Hat-tricks are rare in professional cycling. Before Mark Cavendish sprinted into the finish in the Turkish resort of Kemer on Wednesday afternoon to win for the third day in a row, it was 18 months since any professional cyclist had done anything similar. To pull off such a thing at the age of 35, after being within an ace of a tearful retirement a few months earlier, gave this a special twist.
The feat concluded a painful three-year comeback that now looks as remarkable in its way as any in cycling, coming as it does after the stellar success of Cavendish’s bumper years when he plucked stage wins and points prizes in Grand Tours by the hatload, and added a world road title to boot.

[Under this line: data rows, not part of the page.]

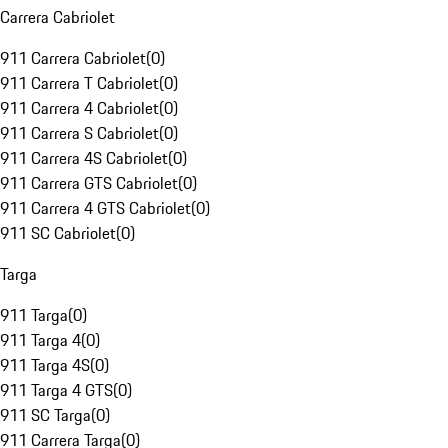
Carrera Cabriolet
911 Carrera Cabriolet
(
0
)
911 Carrera T Cabriolet
(
0
)
911 Carrera 4 Cabriolet
(
0
)
911 Carrera S Cabriolet
(
0
)
911 Carrera 4S Cabriolet
(
0
)
911 Carrera GTS Cabriolet
(
0
)
911 Carrera 4 GTS Cabriolet
(
0
)
911 SC Cabriolet
(
0
)
Targa
911 Targa
(
0
)
911 Targa 4
(
0
)
911 Targa 4S
(
0
)
911 Targa 4 GTS
(
0
)
911 SC Targa
(
0
)
911 Carrera Targa
(
0
)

There will now be speculation the Manxman should head for the Tour de France to tilt one last time at Eddy Merckx’s all-time stage victory record – he is four short of the Cannibal’s 34 – but at present a ride in the season-ending Tour of Spain looks more likely.
The sprint victory at Konya on Monday marked the end of four years in which Cavendish had struggled for form, sustained one fracture after another, illness, depression, and on occasion tensions with team management. “It’s irrelevant how many wins in a row, it’s just nice to win again,” he said. “At the beginning of the year all I wanted to do is win a race, and now I have done it three times.”
Cavendish’s nightmare began after an annus mirabilis in 2016, when he won four stages in the Tour de France and finally achieved two long-term goals when he wore the yellow jersey, and won a medal at the Rio Olympics. The following spring he was diagnosed with the Epstein-Barr virus and, having recovered enough to ride the Tour, he broke a shoulder in a terrifying sprint-finish crash.
By spring 2018 Cavendish was free of the virus, and he managed a stage win at the Dubai Tour, but he then endured a rapid-fire series of debilitating crashes, damaging his previously broken shoulder at the Abu Dhabi Tour, breaking a rib at Tirreno-Adriatico, then fracturing another a few days later after piling into a bollard at high speed in the Milan-San Remo Classic. He also suffered a relapse of the virus. The following year was marked by yet more pile-ups, and a dispute within the Dimension Data team over his non-selection for the Tour.
Last year Cavendish reunited with the coach of his formative years, Rod Ellingworth, at the Bahrain-McLaren team, but he struggled to find form and opportunities when the racing season was curtailed by the Covid-19 pandemic. He did not look at ease in the few finish sprints he tried to contest, and ended the autumn as a bit-part player in one-day Classics rescheduled from spring, figuring in doomed breakaways in what seemed to be repeated attempts merely to register his presence.
After one such race, Gent-Wevelgem, Cavendish suggested in a tearful interview that he might not be racing again, and when the season ended he appeared to be struggling to find a team.
He was thrown an unlikely, and late, lifeline by the most prolific winners in the sport, Deceuninck-Quickstep of Belgium, but only after he agreed to take a personal sponsor with him. There were upsides, however: his previous spell at the team from 2013-15 had netted him 44 wins, and Deceuninck are legendary for their ability to back a rider the instant he looks like a winner.
At the start of the season Cavendish said 2021 would not be about trying to win what he had previously, and that if anyone expected him to win six stages of the Tour de France that was “fairytale land”.
But he had a different look about him compared to 2020, twice coming second, at the GP José Samyn, and in a stage of the Coppi e Bartali, where he briefly led overall, the first time he had pulled on a race leader’s jersey in four years.
Last week he was close to a massive comeback victory at the Scheldeprijs race in Belgium; his third place came after more than 130km of fighting to get into the front group of 30 and then staying there. Scheldeprijs underlined what may be the next issue facing Cavendish and his team, however.
Deceuninck were unable to get their tactics right in the finish, although they had both the Manxman and the Irishman Sam Bennett – probably the fastest sprinter on the road today – in the select front group.
The conundrum the team now face is how to balance a resurgent Cavendish alongside the obvious needs of Bennett, who is five years younger, and last year won two stages at the Tour de France as well as the green points jersey.
But given the dark place that Cavendish has come from, it’s a dilemma he and his team manager Patrick Lefevere can face with relative equanimity.